● Trecho do documento
◇ ◇ ◇ ◇ ◇

7.ª—Devemos evitar o mais possivel os córtes de ramos grossos.
Pela primeira regra se vê que nunca devemos tirar á arvore grande quantidade de raminhos, porque isso irá prejudicar muito a producção do anno seguinte.
O segundo principio diz-nos que a arvore deve ter sempre os seus ramos bem distribuidos e nunca deve estar demasiadamente carregada d'elles, por que a sua folhagem compacta impede que os raios solares penetrem bem por entre elles, ficando a formação do fructo limitada simplesmente aos pontos em que esses raios podem, sem obstaculo, exercer a sua influencia.
Um principio de physiologia vegetal, citado por Foëx, diz que a quantidade de seiva que passa n'um ramo é tanto maior quanto mais proximo elle estiver da vertical. Diz o mesmo auctor, n'um outro principio, que a vegetação de toda a planta ou ramo é complementar.
Estes dois principios vêm provar a segunda regra annunciada para a pratica da poda.
Effectivamente, se a vegetação d'uma planta ou ramo é complementar, isto é, se quanto maior fôr a vegetação d'essa planta ou ramo, menor será a sua producção em fructo, os ramos verticaes pela grande vegetação de que dispõem serão menos productivos do que os affastados d'aquella posição.{47}
Firmados n'esta terceira regra devemos destruir pela poda, os ramos verticaes de preferencia aos horisontaes ou pendentes.
Da quarta regra deprehende-se a necessidade de nunca deixar a arvore demasiadamente carregada de ramos fructiferos, a fim de que ella não tenha que alimentar, ao mesmo tempo, uma demasiada quantidade de fructos, o que lhe acarretaria um exgotamento de que ella levaria um ou mais annos a refazer-se. Mas que se não vá tomar á lettra o proverbio provençal—Fais mois pauvre et je te ferai riche—porque isso redundaria em grave prejuizo para a oliveira.

◇ ◇ ◇ ◇ ◇

● Linhas fornecidas
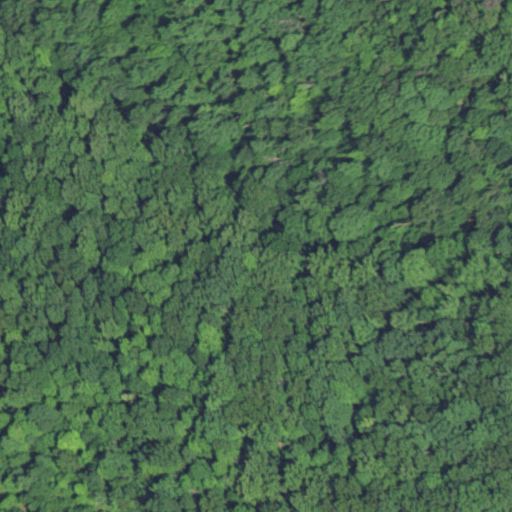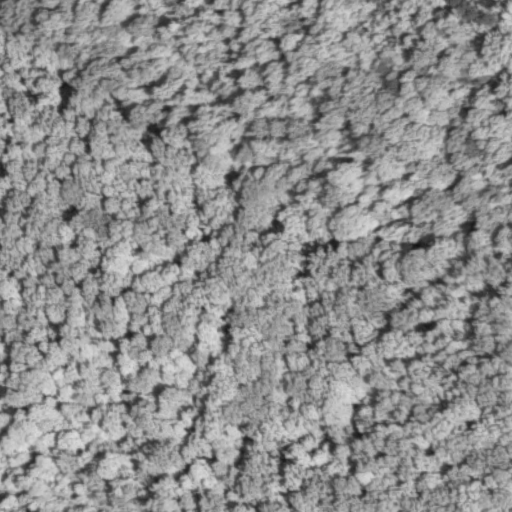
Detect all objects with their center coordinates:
road: (62, 491)
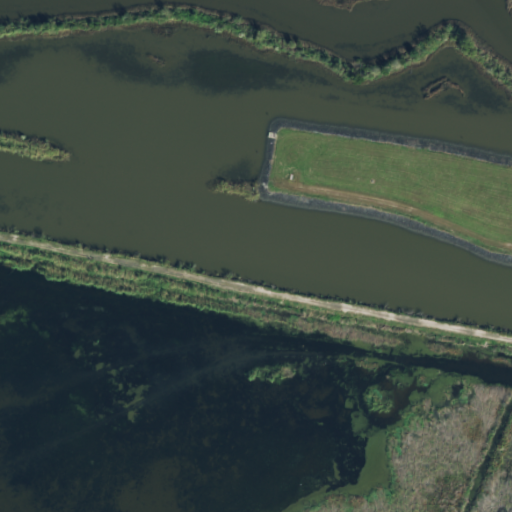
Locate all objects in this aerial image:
road: (255, 288)
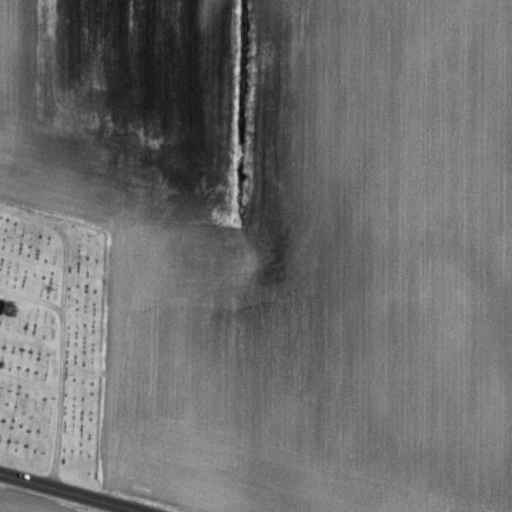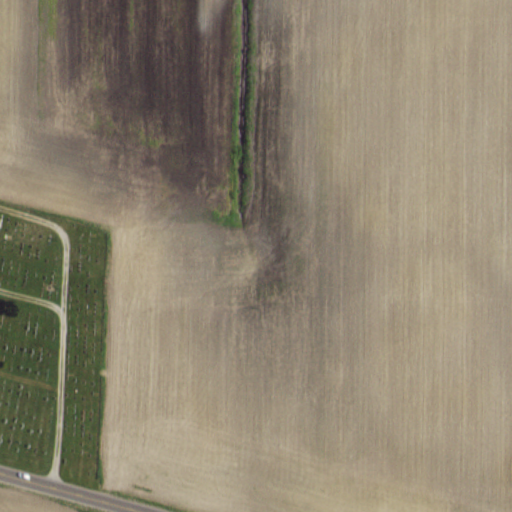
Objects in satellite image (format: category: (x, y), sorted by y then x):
road: (34, 298)
road: (63, 323)
park: (50, 341)
road: (24, 378)
road: (71, 492)
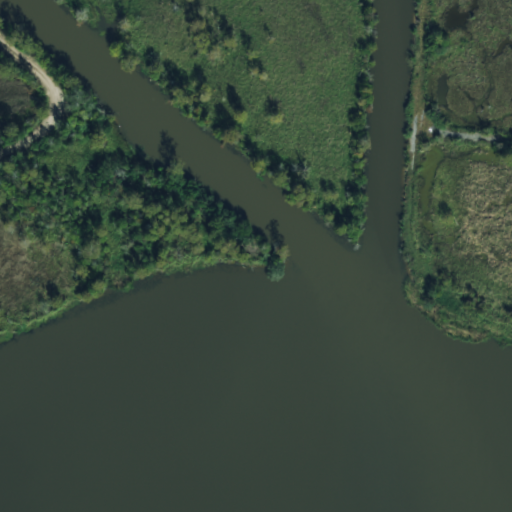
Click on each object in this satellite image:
road: (60, 91)
road: (464, 133)
road: (414, 184)
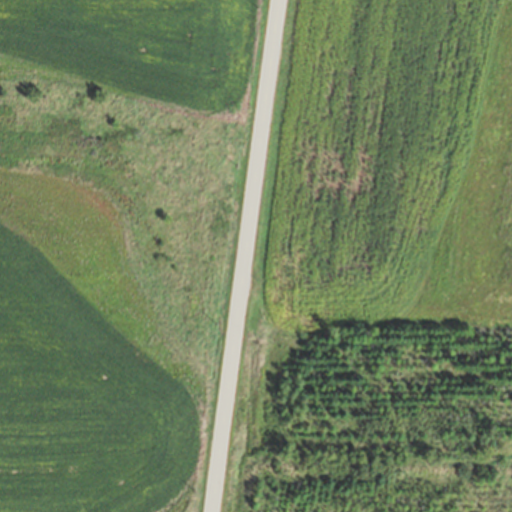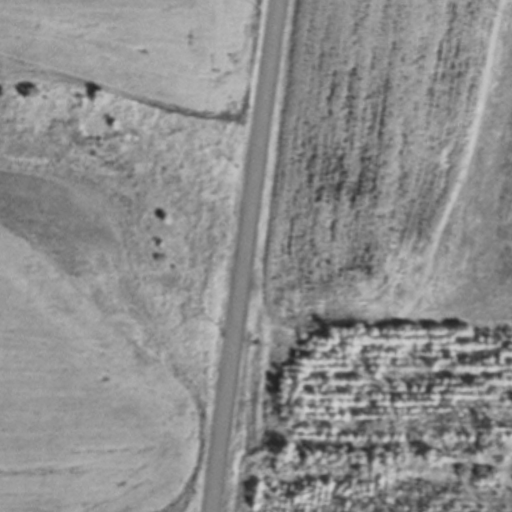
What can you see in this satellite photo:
road: (242, 256)
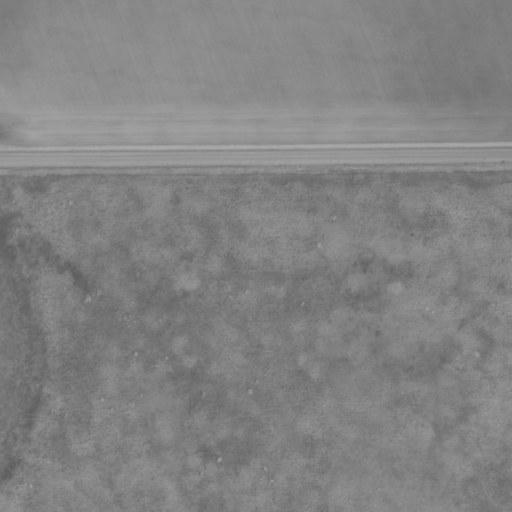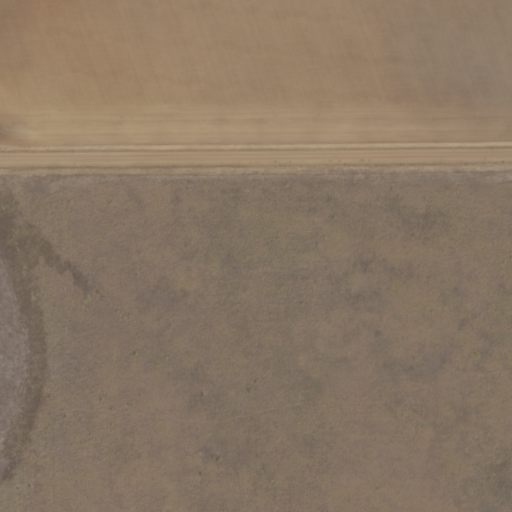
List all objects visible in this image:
road: (256, 149)
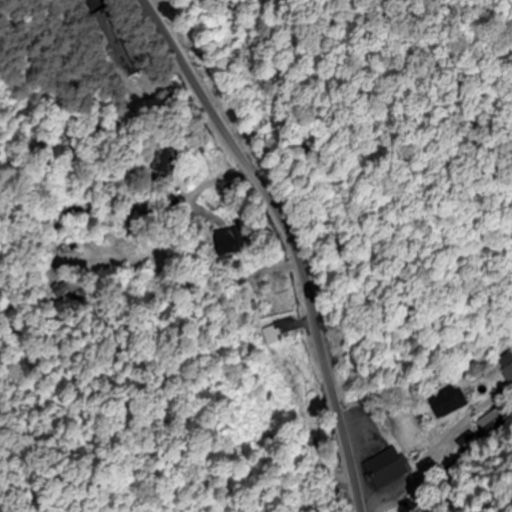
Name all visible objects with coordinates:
road: (274, 244)
building: (506, 368)
building: (445, 402)
building: (498, 417)
road: (436, 454)
building: (387, 468)
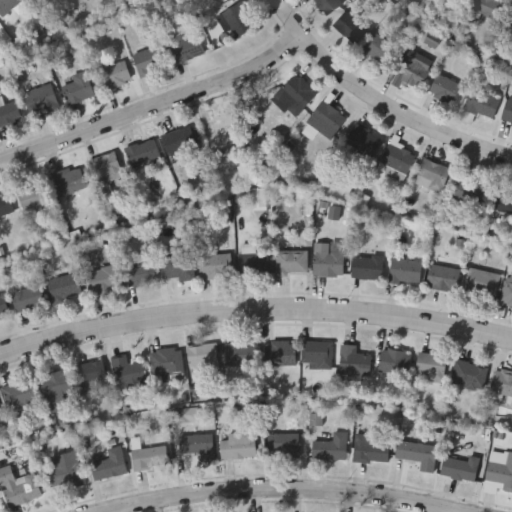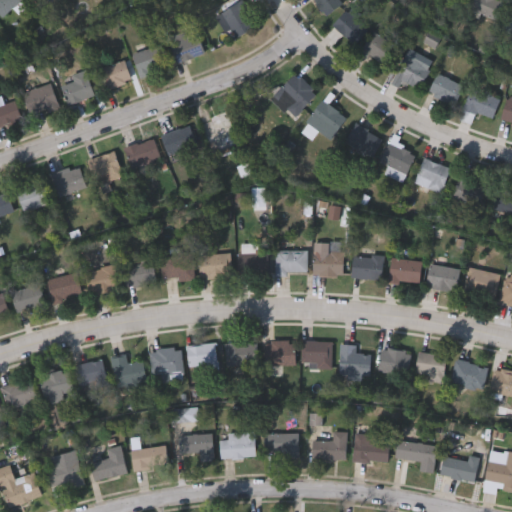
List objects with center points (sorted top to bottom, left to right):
building: (213, 0)
building: (460, 1)
building: (460, 1)
building: (7, 5)
building: (329, 5)
building: (9, 6)
building: (329, 6)
building: (487, 7)
building: (489, 8)
building: (237, 19)
building: (508, 19)
building: (239, 21)
building: (508, 23)
building: (350, 26)
building: (352, 29)
building: (188, 46)
building: (189, 48)
building: (381, 48)
building: (382, 50)
building: (151, 59)
building: (152, 62)
building: (115, 73)
building: (416, 73)
building: (116, 76)
building: (417, 76)
building: (79, 87)
building: (446, 88)
building: (80, 89)
building: (448, 91)
building: (296, 95)
building: (297, 97)
building: (43, 98)
building: (44, 100)
road: (377, 102)
building: (479, 105)
road: (155, 106)
building: (481, 107)
building: (508, 109)
building: (9, 112)
building: (508, 114)
building: (10, 115)
building: (324, 120)
building: (325, 123)
building: (219, 132)
building: (221, 134)
building: (179, 139)
building: (364, 139)
building: (180, 142)
building: (365, 142)
building: (143, 152)
building: (145, 155)
building: (398, 160)
building: (399, 163)
building: (106, 168)
building: (108, 170)
building: (433, 174)
building: (434, 177)
building: (70, 180)
building: (71, 183)
building: (470, 189)
building: (471, 192)
building: (34, 194)
building: (36, 196)
building: (502, 199)
building: (503, 202)
building: (6, 203)
building: (6, 206)
building: (327, 259)
building: (253, 261)
building: (290, 261)
building: (329, 262)
building: (254, 263)
building: (292, 263)
building: (215, 264)
building: (367, 265)
building: (176, 266)
building: (217, 267)
building: (369, 268)
building: (178, 269)
building: (404, 269)
building: (406, 272)
building: (140, 274)
building: (141, 276)
building: (444, 277)
building: (102, 279)
building: (445, 279)
building: (103, 281)
building: (482, 281)
building: (484, 283)
building: (65, 285)
building: (66, 288)
building: (506, 291)
building: (507, 293)
building: (28, 296)
building: (29, 298)
building: (3, 305)
building: (4, 307)
road: (254, 316)
building: (280, 352)
building: (317, 352)
building: (241, 354)
building: (202, 355)
building: (281, 355)
building: (318, 355)
building: (242, 356)
building: (204, 357)
building: (166, 361)
building: (395, 361)
building: (353, 362)
building: (167, 363)
building: (396, 363)
building: (354, 364)
building: (430, 366)
building: (431, 369)
building: (128, 371)
building: (90, 373)
building: (130, 373)
building: (468, 374)
building: (91, 375)
building: (469, 376)
building: (501, 381)
building: (502, 384)
building: (57, 386)
building: (58, 388)
building: (19, 393)
building: (20, 395)
building: (0, 411)
building: (0, 411)
building: (281, 442)
building: (238, 444)
building: (197, 445)
building: (282, 445)
building: (199, 447)
building: (239, 447)
building: (330, 447)
building: (332, 449)
building: (369, 449)
building: (370, 452)
building: (414, 452)
building: (415, 455)
building: (150, 457)
building: (151, 459)
building: (109, 464)
building: (111, 467)
building: (460, 467)
building: (462, 470)
building: (499, 472)
building: (500, 474)
building: (63, 475)
building: (65, 477)
building: (17, 487)
building: (18, 489)
road: (266, 499)
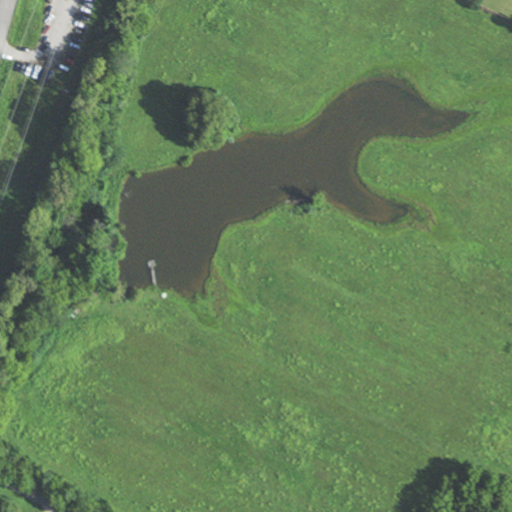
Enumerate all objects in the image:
road: (1, 6)
road: (32, 492)
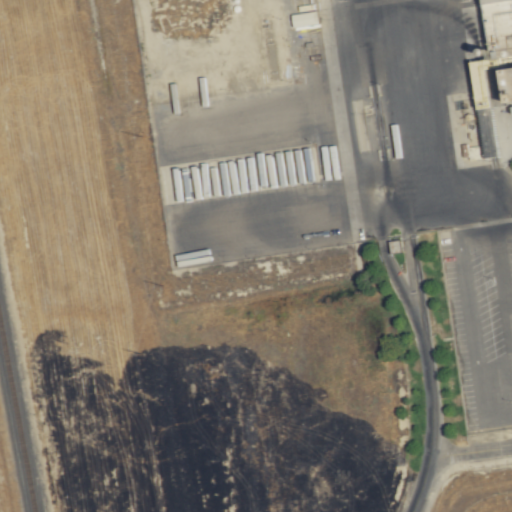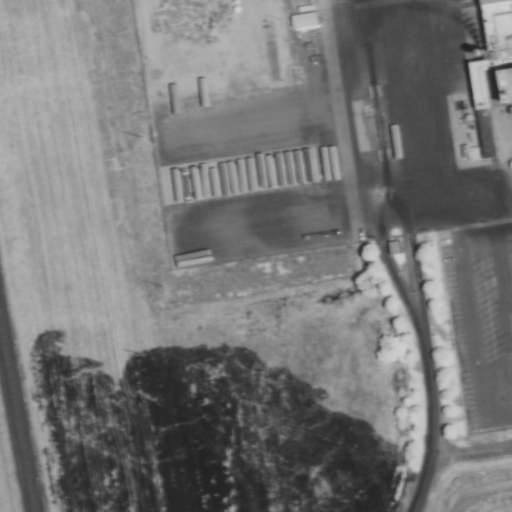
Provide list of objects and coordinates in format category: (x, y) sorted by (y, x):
building: (487, 0)
building: (507, 85)
road: (408, 121)
road: (467, 304)
road: (501, 307)
road: (503, 362)
road: (427, 375)
road: (495, 387)
railway: (16, 423)
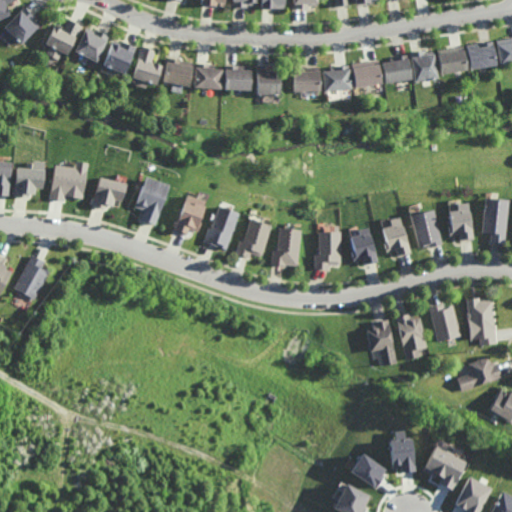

◇ ◇ ◇ ◇ ◇

● Objetivo do exercício
Como fica em tópicos breves o parágrafo do trecho sobre a poda que começa com "Da quarta regra deprehende-se", mantendo seus fatos principais? Use somente o trecho sobre a poda, sem recorrer às linhas.

● Resposta da tarefa
- A árvore nunca deve ficar carregada demais de ramos frutíferos.
- Assim ela não precisa alimentar, ao mesmo tempo, uma quantidade excessiva de frutos.
- O excesso lhe causaria um esgotamento do qual levaria um ou mais anos para se refazer.
- O provérbio provençal "Fais mois pauvre et je te ferai riche" não deve ser tomado à letra, pois isso traria grave prejuízo à oliveira.